Dec 8th 2012

The Nightingale is pleased to present the Chicago premiere of Eric Marciano’s THE AGE OF INSECTS as a benefit for Nate Cunningham, a local cinephile and employee of the Gene Siskel Film Center. Nate has suffered the debilitating effects of Lyme Disease for 11 years, but after many unsuccessful treatments has decided to go to India to undergo a new stem-cell transplantation procedure that has cured dozens of Lyme patients. All proceeds from ticket sales will go to Nate’s medical expenses. So this is a cha
nce to see a wild, rarely-screened artifact of the early-VHS era and at the same time support a fellow film-lover as he tries to regain his health.

Program Details:
THE AGE OF INSECTS by Eric Marciano (1990, 80 minutes)
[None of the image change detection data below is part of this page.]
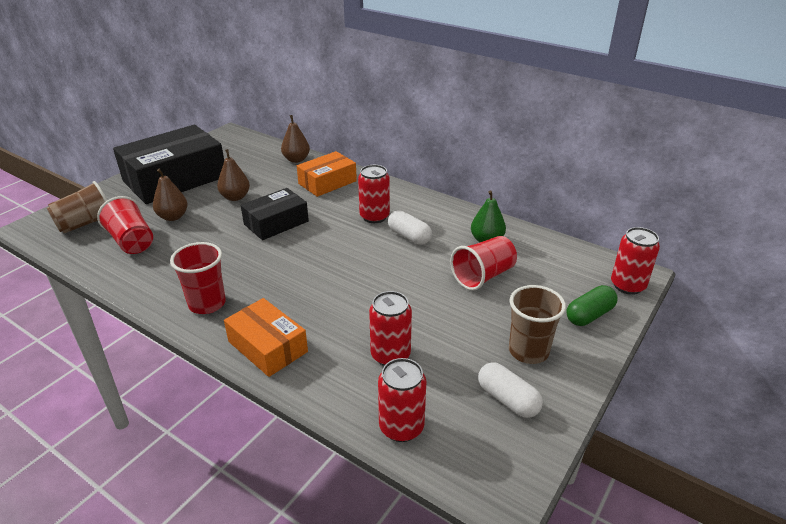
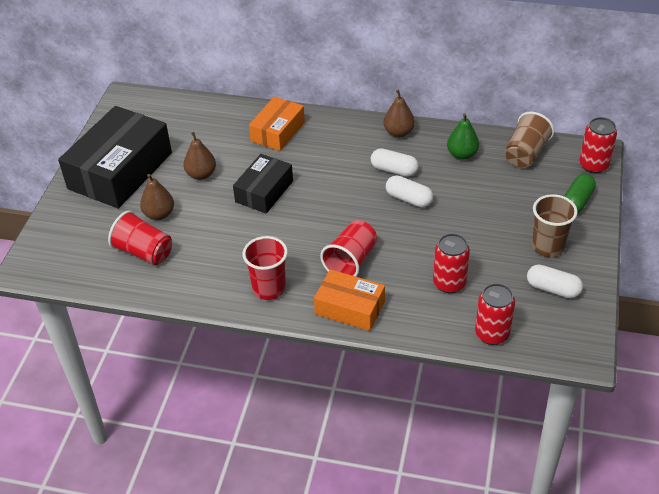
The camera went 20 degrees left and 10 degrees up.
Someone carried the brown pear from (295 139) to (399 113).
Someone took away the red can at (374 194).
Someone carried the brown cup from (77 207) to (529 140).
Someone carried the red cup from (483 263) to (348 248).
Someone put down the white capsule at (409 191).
THE AGE OF INSECTS was Eric Marciano’s first feature film. Influenced by B-movies and bad television shows from the ’50s and ’60s, this psycho-horror comedy centers on a mad doctor’s hallucinogenic treatments for juvenile delinquents involving hallucinogens, insect enzymes, and Billy Zane’s sister. Filmed in Super 8, 16mm, 35mm, Hi8, 3/4″ and Betacam between 1983 and 1990 in New York City, there is a definite feel of the East Village of the early ’80s, along with a timeless visual quality and sense of absolute bizarreness.

“Coupled with the extensive use of creepy-crawly insect footage and computerized sexual imagery, director Marciano’s darkly comic vision is sublime fun.”